Indiana Lawmaker Introduces Bill to Prevent Catalytic Converter Thefts

January 21, 2022

Indiana Rep. Jim Baird has introduced a bill to reduce catalytic converter thefts by marking identifying information on catalytic converters, addressing how the parts are purchased, and strengthening enforceability of catalytic converter theft for local law enforcement officers, his office announced.

The bill, Preventing Auto Recycling Thefts (PART) Act, comes in response to a rise in reported catalytic converter thefts. According to the National Insurance Crime Bureau, the number of catalytic converter thefts reported in claims to insurance companies jumped from 3,389 in 2019 to 14,433 in 2020.

Catalytic converters are car parts used to reduce the potency of toxic emissions from an internal combustion engine and is a component required in compliance with the Clean Air Act, a news release from Baird’s office said. These parts are constructed using precious metals such as rhodium, platinum, and palladium, and, depending on the price point for these metals, can be sold to scrap dealers for hundreds of dollars. Replacement of these parts can be costly for vehicle owners, with many replacements ranging from $500 to $2,300.

“In West Central Indiana and across the country, catalytic converter theft has had a dramatic impact on vehicle and business owners, leading them to await costly repairs with few tools to prevent similar crimes in the future,” said Baird in a news release. “By closing long-exploited loopholes and strengthening law enforcement’s ability to locate stolen parts and enforce the law, we can create a safer environment for vehicle owners and put a stop to these crimes once and for all.”
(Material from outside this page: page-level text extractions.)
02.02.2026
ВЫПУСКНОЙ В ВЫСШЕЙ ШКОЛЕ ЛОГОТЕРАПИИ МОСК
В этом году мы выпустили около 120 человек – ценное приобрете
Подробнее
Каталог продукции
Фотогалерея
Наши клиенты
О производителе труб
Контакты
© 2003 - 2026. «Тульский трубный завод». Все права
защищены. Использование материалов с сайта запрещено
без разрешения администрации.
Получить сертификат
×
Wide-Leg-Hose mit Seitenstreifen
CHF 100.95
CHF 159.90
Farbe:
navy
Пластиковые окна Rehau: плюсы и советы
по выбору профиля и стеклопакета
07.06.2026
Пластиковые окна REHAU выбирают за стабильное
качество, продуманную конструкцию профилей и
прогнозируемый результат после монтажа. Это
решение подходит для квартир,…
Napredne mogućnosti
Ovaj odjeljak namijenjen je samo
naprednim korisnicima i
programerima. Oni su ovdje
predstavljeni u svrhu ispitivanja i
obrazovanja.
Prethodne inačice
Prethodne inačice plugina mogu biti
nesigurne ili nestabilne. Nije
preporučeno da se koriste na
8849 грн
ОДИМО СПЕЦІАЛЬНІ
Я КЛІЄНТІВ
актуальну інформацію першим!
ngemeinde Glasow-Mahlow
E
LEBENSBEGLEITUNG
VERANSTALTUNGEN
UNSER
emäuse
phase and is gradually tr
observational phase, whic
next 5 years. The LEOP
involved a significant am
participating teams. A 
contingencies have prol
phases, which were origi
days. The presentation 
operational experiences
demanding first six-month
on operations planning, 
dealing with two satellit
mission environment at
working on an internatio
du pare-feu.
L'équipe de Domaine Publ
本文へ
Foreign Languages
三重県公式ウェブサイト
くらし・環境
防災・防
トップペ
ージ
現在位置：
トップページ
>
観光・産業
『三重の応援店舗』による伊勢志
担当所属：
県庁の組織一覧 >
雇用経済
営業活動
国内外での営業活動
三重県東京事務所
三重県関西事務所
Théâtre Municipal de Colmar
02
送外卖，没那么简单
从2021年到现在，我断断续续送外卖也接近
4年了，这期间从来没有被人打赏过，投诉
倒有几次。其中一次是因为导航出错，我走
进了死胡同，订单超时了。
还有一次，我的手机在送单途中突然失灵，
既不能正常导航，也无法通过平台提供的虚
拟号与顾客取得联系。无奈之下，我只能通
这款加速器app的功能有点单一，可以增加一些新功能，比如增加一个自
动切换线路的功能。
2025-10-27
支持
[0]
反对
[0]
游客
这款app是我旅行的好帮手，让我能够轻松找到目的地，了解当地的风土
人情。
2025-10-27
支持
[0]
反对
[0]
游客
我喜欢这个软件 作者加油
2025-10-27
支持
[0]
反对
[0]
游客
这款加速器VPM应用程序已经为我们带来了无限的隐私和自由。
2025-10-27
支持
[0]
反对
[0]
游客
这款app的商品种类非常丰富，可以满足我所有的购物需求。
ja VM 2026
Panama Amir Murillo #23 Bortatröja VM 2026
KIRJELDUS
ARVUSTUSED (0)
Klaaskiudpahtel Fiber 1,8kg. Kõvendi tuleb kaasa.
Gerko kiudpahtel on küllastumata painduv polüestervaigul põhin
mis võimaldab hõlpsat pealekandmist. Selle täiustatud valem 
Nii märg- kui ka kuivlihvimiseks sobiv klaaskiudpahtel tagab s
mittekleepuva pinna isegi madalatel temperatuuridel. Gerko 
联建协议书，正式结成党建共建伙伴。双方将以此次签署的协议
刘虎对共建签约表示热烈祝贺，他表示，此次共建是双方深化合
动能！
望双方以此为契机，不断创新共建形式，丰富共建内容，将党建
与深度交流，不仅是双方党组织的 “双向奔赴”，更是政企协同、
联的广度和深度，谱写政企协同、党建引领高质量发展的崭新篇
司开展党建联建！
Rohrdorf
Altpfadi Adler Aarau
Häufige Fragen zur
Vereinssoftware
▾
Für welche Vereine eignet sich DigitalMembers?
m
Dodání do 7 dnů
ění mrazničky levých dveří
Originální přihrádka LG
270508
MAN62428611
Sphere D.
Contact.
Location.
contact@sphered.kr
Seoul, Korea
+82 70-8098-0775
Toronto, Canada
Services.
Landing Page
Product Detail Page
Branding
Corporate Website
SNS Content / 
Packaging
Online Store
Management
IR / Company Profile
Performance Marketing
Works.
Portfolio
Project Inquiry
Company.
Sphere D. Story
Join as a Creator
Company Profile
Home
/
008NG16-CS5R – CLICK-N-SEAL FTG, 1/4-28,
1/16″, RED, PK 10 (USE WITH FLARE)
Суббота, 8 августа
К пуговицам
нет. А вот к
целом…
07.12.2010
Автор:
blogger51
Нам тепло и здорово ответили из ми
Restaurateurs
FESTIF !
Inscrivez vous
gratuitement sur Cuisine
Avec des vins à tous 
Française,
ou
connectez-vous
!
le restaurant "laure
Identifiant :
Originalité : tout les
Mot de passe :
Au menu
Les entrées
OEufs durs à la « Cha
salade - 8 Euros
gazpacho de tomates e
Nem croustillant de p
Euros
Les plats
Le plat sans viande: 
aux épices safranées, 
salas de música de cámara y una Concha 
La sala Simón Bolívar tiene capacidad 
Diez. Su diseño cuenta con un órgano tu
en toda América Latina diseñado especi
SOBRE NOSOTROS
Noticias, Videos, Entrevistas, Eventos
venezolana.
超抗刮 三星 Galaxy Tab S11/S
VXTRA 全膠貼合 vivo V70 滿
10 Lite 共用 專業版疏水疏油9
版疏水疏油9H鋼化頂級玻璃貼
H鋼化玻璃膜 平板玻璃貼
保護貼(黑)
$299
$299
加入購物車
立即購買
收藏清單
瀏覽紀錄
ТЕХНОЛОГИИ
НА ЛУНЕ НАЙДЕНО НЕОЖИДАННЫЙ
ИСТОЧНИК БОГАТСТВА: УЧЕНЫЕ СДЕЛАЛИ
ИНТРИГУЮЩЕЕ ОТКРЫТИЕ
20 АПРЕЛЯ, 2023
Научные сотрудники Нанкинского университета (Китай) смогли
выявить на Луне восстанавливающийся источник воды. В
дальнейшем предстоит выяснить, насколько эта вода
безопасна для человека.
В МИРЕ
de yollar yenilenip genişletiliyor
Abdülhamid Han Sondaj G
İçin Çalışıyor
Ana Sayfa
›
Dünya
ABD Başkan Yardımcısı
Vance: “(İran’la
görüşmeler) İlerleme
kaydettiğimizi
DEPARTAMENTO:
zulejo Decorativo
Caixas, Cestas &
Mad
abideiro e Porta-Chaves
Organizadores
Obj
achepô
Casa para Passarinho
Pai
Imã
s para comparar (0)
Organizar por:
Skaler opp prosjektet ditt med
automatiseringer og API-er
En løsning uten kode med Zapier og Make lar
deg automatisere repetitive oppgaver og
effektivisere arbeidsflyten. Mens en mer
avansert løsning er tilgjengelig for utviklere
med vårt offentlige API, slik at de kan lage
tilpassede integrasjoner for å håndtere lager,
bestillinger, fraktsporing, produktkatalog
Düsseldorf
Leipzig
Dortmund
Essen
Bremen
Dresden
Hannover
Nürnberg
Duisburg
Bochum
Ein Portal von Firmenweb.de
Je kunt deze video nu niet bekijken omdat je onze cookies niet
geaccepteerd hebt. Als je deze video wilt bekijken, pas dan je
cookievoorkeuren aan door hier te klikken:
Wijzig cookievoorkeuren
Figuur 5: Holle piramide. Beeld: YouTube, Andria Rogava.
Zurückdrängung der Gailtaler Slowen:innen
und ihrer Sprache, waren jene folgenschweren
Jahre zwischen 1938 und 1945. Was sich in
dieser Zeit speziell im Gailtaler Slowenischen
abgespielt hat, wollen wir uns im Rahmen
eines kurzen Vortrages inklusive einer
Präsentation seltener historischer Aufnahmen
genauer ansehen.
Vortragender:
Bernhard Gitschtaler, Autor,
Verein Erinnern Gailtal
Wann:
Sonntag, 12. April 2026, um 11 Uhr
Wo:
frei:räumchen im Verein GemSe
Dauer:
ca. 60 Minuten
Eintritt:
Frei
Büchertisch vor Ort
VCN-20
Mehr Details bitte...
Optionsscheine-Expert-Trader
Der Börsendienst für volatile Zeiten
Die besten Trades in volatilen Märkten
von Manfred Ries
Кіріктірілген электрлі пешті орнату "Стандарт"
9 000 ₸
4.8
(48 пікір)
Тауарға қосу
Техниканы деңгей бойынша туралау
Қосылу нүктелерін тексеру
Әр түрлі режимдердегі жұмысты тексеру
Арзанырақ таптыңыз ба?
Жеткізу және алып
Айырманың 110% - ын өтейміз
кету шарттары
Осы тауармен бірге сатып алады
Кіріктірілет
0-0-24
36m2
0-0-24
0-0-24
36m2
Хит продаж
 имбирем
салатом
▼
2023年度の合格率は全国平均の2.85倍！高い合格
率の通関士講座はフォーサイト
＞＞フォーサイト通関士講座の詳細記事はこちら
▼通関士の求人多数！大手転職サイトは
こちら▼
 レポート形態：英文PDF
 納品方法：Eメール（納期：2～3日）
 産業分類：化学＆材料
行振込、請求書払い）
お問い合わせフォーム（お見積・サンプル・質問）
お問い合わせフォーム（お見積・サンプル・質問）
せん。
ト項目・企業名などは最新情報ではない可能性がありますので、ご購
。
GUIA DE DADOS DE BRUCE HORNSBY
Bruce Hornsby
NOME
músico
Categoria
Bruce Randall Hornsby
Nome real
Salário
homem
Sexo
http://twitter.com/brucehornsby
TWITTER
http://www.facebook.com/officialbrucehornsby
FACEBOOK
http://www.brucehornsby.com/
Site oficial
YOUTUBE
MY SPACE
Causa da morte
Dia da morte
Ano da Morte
The bill is supported by the National Insurance Crime Bureau.

“Car thefts and other auto crimes like catalytic converter thefts have risen dramatically over the past two years and are at record highs,” said David Glawe, President and CEO of NICB. “Vehicle owners pay a high price when a thief targets their catalytic converter, often incurring lost income from missing work, needing to find and pay for alternate transportation and then paying anywhere from $1,000 to $3,000 to get the vehicle fixed. This bill is a critical step in helping bring relief to the people most directly impacted by these crimes.”